Credit: Courtesy

Amanda Jones was born and raised in the small, rural town of Watson in Livingston Parish in southern Louisiana, roughly 20 miles southeast of Baton Rouge. She still lives there with her husband and daughter in a house next door to her parents. Watson is a place of settled rhythms and few surprises, of family, church, and conservative tradition, where residents are very familiar with one another.

Employed for more than two decades as a middle school librarian at the same public school she attended, Jones was named the National Librarian of the Year by the School Library Journal in 2021. She adored her job, her students, and the place she occupied in her community. Her book, That Librarian, is the story of how her life was upended when she ran afoul of a local group called Citizens for a New Louisiana, which sounds benign enough, but is part of a far-right, nationwide ecosystem that targets individuals, books, and institutions it considers too liberal, permissive, and inclusive.

Too woke, in other words.

Apprehensive about threats to the Livingston Public Library system, Jones rose at a library Board of Control meeting on July 19, 2022 and voiced her concern that books by LGBTQIA authors or about reproductive health might be removed. “Once you start relocating and banning one topic, it becomes a slippery slope, and where does it end?” Although nothing in her remarks that evening was inflammatory or more radical than the standard guidance provided by the American Library Association, Jones quickly found herself the target of a fierce and vicious social media campaign. Accused of grooming and pedophilia, of encouraging children to engage in anal sex, Jones was assailed by people she had known for years and considered friends, parents of children she had taught, folks she encountered in the grocery store or the dry cleaners.

That the allegations were false didn’t matter. Amanda’s long record of dedicated public service, deep community ties, and Christian affiliation provided no protection, either. As with the hysterical witch trials of an earlier century, the notion that Amanda Jones was a purveyor of smut took on a life and momentum of its own. She was impure, woke, a danger to precious and impressionable children. Social media carried the story far beyond Livingston Parish.

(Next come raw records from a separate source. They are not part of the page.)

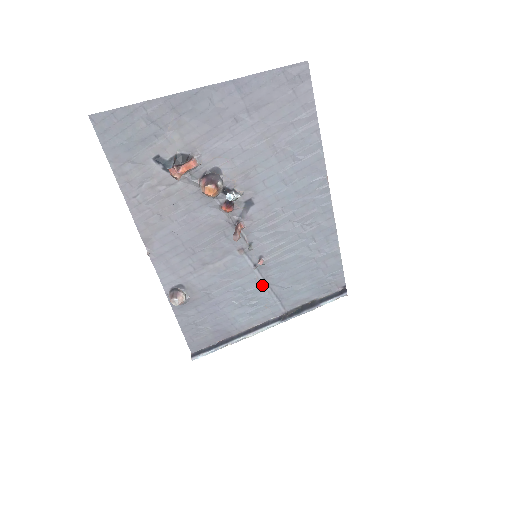
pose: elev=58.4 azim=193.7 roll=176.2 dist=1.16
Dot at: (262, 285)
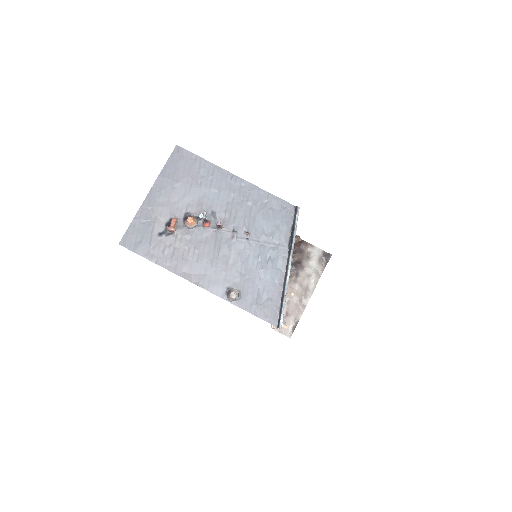
Dot at: (262, 246)
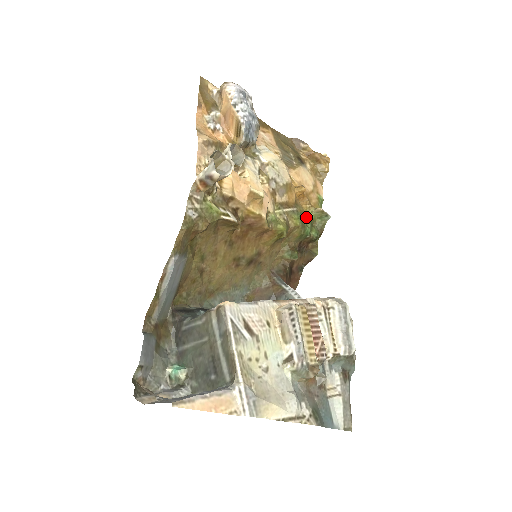
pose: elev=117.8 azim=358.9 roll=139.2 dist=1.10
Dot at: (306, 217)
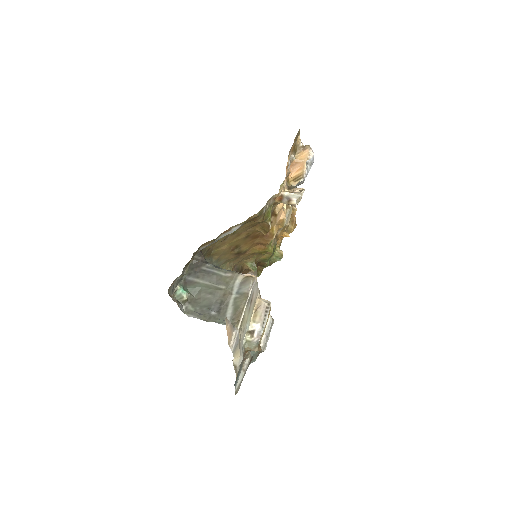
Dot at: occluded
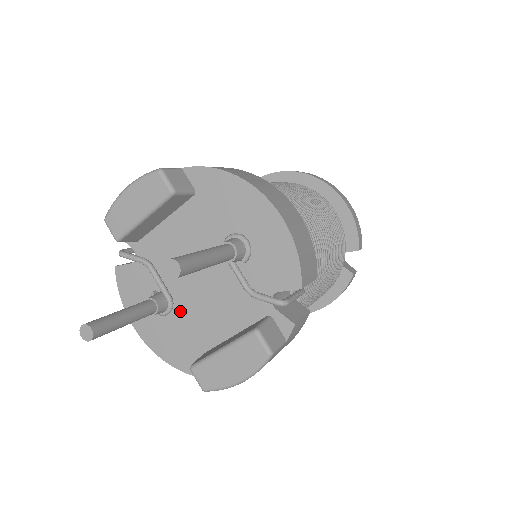
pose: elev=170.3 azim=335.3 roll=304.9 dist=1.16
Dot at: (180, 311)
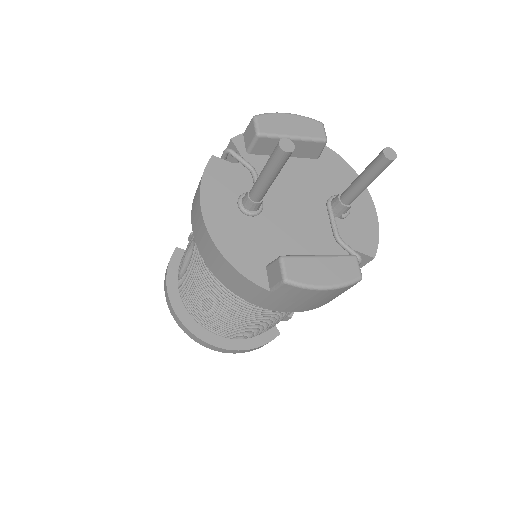
Dot at: (263, 221)
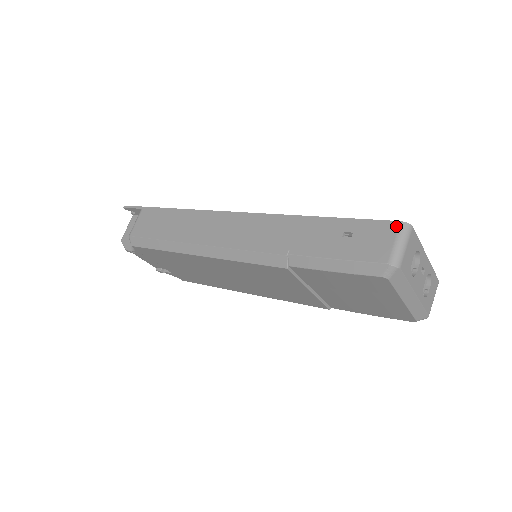
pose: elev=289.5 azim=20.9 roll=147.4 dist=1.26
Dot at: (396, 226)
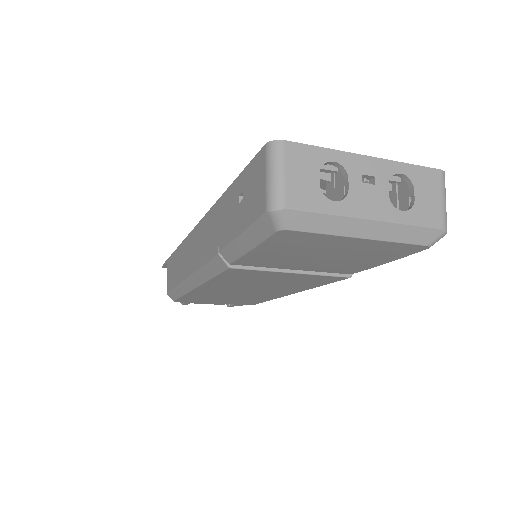
Dot at: (263, 154)
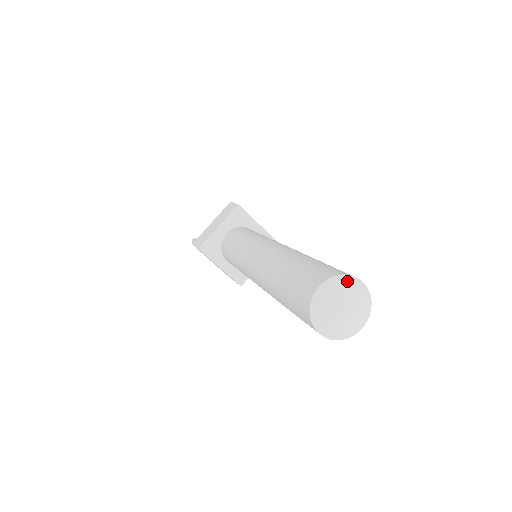
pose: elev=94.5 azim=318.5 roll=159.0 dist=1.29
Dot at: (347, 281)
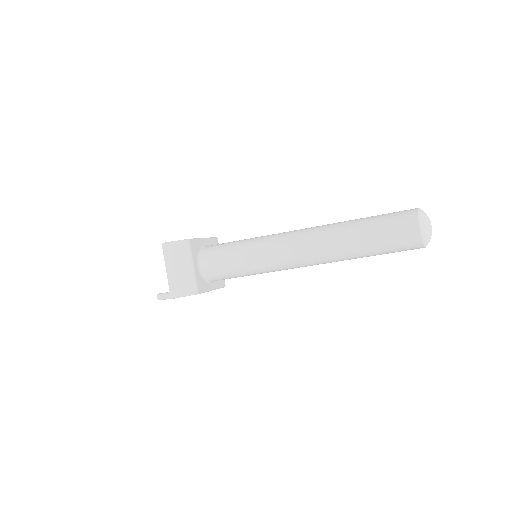
Dot at: (422, 214)
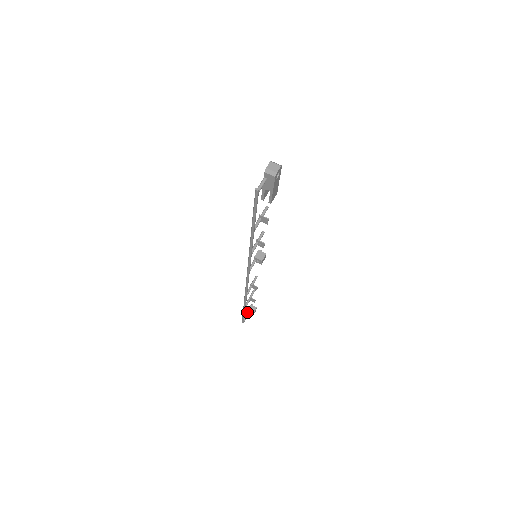
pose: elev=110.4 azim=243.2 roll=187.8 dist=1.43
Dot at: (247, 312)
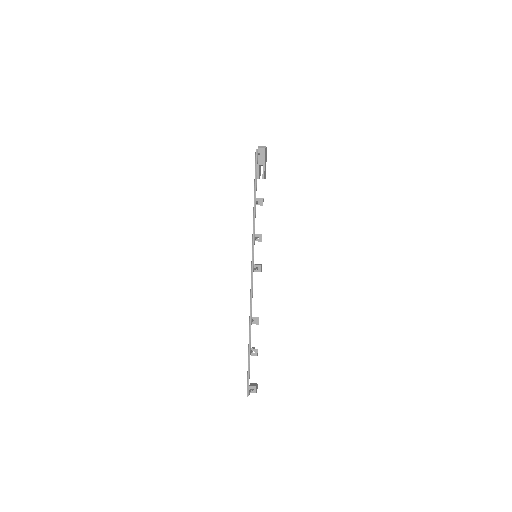
Dot at: (249, 389)
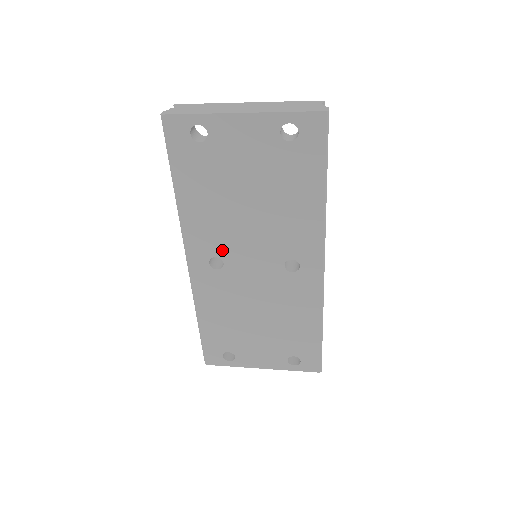
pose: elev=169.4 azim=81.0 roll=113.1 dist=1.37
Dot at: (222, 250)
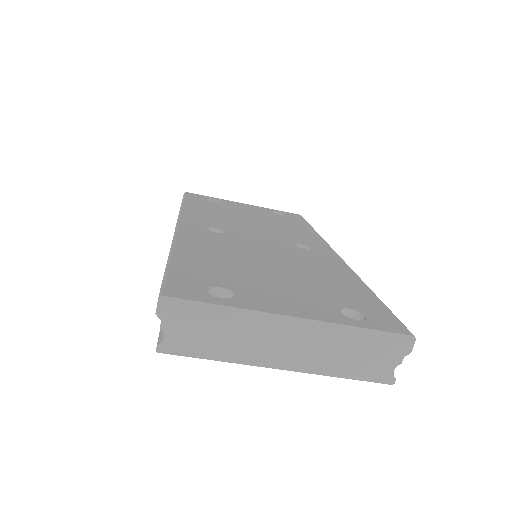
Dot at: (223, 227)
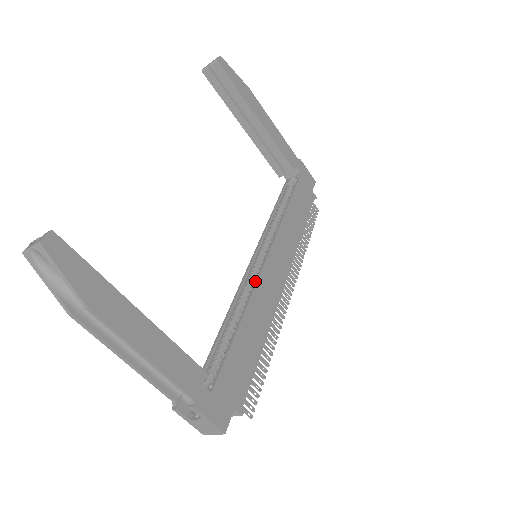
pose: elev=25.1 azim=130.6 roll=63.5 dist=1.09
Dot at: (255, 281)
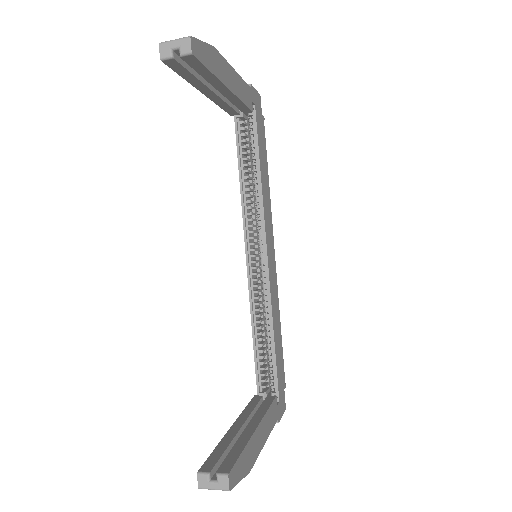
Dot at: (268, 288)
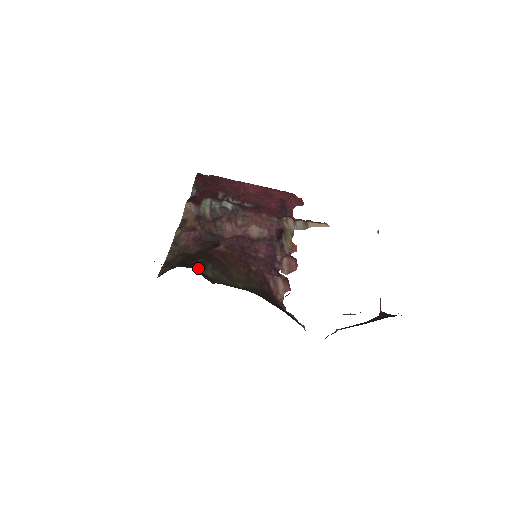
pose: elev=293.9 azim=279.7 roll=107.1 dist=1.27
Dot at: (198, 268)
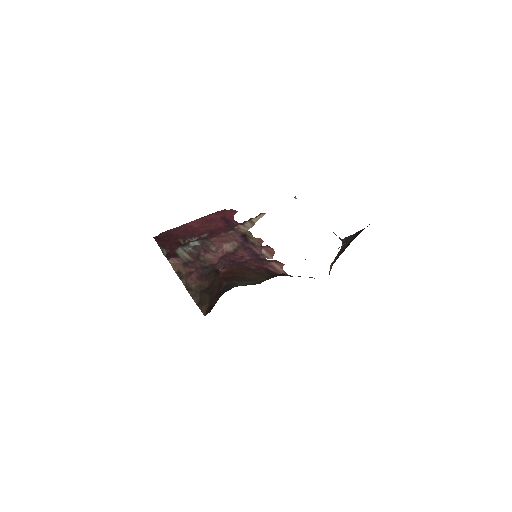
Dot at: (234, 286)
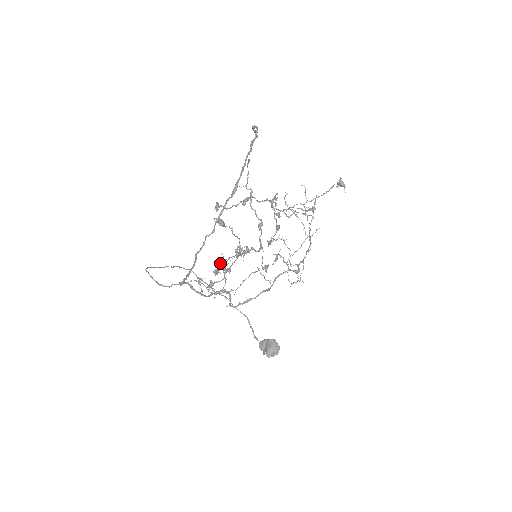
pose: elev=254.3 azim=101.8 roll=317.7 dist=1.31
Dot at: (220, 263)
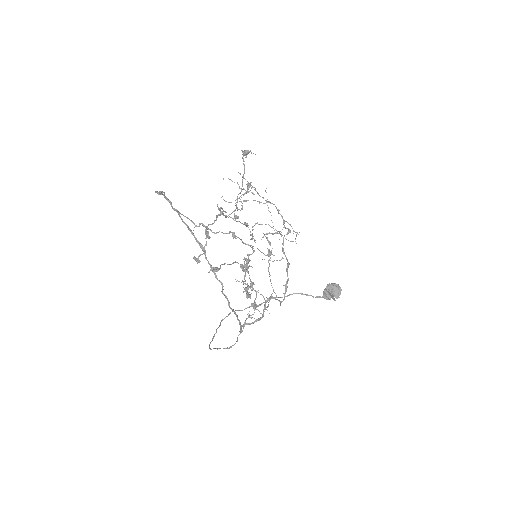
Dot at: occluded
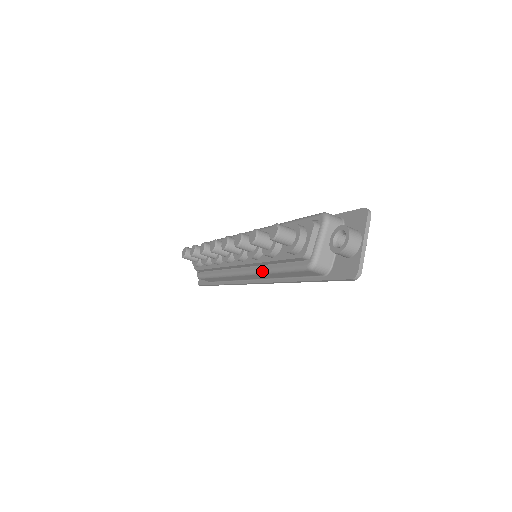
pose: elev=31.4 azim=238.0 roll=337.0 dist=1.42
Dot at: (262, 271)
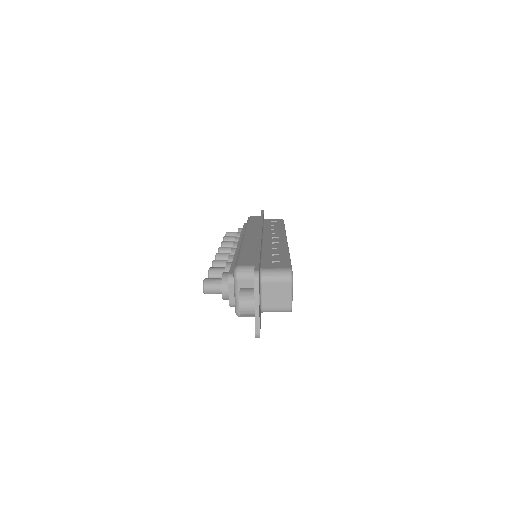
Dot at: occluded
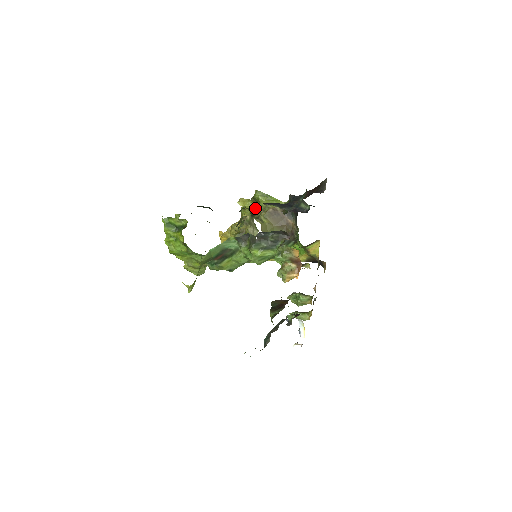
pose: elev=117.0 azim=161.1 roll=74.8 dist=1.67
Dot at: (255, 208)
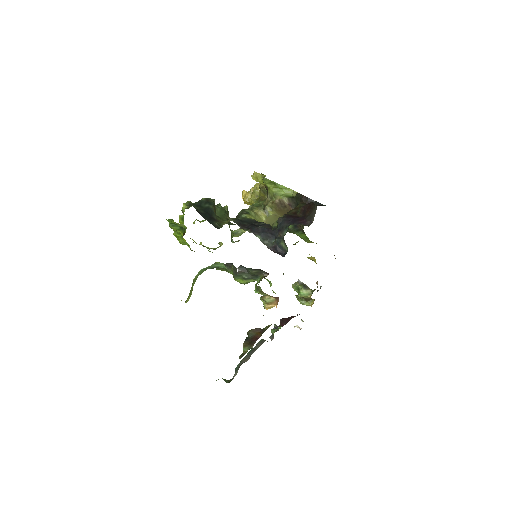
Dot at: occluded
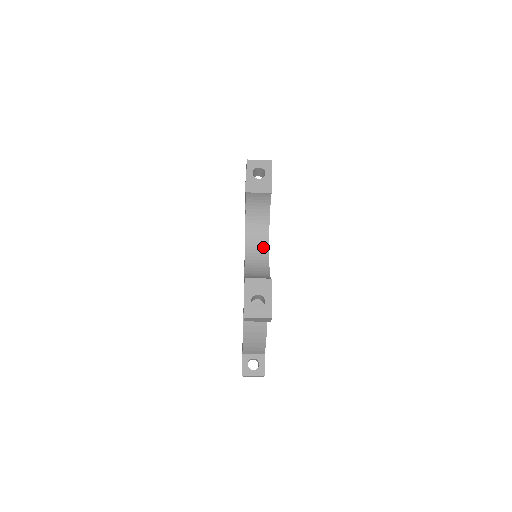
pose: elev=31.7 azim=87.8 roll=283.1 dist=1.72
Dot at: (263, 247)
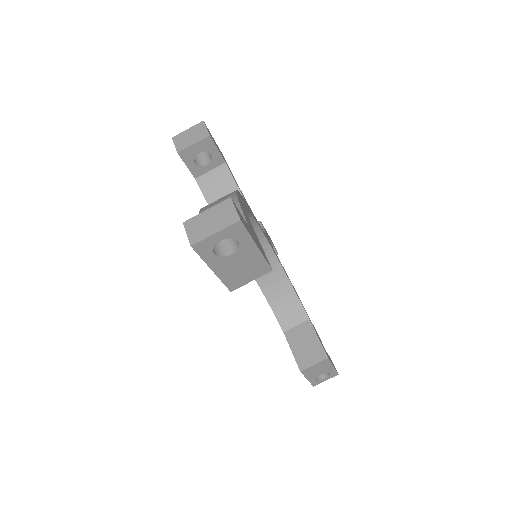
Dot at: occluded
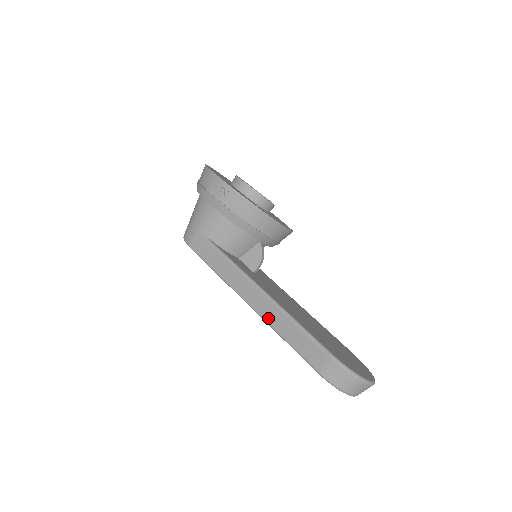
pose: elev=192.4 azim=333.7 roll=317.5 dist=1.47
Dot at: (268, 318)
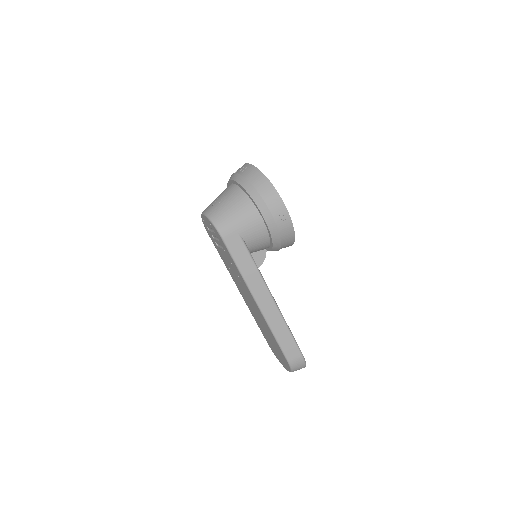
Dot at: (269, 319)
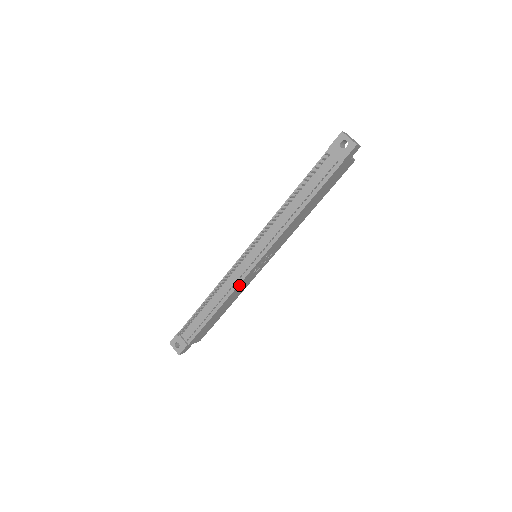
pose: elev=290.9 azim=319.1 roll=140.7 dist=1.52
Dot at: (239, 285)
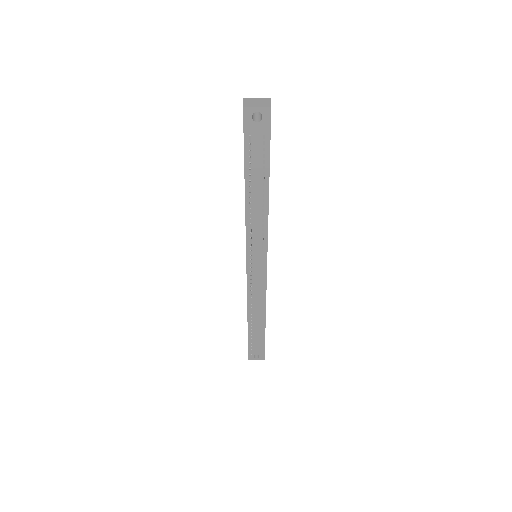
Dot at: (266, 288)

What happens when an ordinary person suddenly becomes the target of a public controversy? What emotional toll is exacted? Jones experienced such anxiety, depression, and fear that she needed a leave of absence from the job she loved. Her family suffered. She received death threats. Had Jones retreated from public view and gone into hiding it would have been understandable, but she chose to defend her reputation, stand for the principles she believed in, and confront her accusers. While her detractors took the low road, Jones took the more difficult high road, upon which she discovered how much fortitude is required to do the right thing in the face of an organized, well-funded and unscrupulous opposition. 

Along with filing a defamation lawsuit, Jones got busy organizing other librarians across the country, networking, agitating, and defending books and the value of information, free inquiry and libraries as essential institutions that provide a host of vital services, particularly in small communities. That Librarian is a full-throated defense of the freedom to read, to discover, and to think.

“We should ALL want the freedom to read what we want,” Jones writes, “and have access to reading materials from a variety of viewpoints. Protecting our libraries is exactly how we do that. The attack on librarians and libraries is shameful and something everyone should fear.”